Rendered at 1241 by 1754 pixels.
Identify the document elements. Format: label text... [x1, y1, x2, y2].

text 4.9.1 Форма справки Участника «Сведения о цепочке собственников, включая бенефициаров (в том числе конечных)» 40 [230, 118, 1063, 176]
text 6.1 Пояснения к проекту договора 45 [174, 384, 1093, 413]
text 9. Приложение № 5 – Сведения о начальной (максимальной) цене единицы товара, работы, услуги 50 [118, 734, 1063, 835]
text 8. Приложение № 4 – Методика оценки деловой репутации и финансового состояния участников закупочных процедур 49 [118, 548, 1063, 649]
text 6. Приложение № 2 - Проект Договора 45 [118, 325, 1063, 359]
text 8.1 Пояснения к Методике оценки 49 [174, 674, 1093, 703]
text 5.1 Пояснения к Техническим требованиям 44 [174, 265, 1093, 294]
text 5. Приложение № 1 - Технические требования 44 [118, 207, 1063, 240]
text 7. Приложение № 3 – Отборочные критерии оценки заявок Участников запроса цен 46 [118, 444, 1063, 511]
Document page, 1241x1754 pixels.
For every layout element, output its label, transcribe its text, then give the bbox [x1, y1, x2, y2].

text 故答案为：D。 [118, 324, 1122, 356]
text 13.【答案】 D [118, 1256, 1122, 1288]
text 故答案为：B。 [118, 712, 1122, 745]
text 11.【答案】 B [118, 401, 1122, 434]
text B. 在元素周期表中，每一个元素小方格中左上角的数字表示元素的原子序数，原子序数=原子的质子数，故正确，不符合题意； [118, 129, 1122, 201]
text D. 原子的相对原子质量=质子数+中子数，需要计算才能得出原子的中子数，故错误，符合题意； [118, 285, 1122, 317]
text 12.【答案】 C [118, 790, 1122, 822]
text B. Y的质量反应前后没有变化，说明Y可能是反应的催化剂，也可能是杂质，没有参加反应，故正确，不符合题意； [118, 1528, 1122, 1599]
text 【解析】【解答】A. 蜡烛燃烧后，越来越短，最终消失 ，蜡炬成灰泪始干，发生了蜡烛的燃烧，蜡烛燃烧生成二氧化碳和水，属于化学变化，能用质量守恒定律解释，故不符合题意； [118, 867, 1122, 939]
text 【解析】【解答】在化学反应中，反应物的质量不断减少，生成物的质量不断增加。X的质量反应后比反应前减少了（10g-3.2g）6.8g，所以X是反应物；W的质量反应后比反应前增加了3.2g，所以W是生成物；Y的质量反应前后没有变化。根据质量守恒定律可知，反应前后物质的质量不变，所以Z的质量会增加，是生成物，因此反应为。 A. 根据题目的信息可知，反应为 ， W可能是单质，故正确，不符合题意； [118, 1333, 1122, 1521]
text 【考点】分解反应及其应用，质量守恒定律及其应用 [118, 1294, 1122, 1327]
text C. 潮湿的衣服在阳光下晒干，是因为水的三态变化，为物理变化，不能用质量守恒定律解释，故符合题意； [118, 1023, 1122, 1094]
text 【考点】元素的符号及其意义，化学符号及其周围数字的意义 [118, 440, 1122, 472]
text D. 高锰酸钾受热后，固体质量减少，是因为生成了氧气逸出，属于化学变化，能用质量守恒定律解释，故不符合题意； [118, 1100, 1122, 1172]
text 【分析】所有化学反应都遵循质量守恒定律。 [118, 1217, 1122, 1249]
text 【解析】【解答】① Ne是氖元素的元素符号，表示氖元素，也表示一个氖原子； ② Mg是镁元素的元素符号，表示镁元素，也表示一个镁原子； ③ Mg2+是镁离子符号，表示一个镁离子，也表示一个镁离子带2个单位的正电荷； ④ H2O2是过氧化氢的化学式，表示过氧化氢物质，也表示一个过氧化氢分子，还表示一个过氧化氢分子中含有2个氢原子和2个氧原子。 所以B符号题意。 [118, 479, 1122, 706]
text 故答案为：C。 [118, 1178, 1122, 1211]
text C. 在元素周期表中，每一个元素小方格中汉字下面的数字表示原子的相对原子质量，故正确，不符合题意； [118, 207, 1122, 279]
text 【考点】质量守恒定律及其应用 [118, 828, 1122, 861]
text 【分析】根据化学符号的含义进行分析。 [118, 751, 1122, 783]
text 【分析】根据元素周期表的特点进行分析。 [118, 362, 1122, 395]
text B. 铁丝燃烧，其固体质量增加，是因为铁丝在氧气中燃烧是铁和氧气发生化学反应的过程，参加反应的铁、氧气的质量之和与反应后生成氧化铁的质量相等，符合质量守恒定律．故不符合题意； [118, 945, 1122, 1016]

──────────

Pull out all lines from the entries above that include the word "pixels".

Rendered at 1241 by 1754 pixels.
Document page, 1241x1754 pixels.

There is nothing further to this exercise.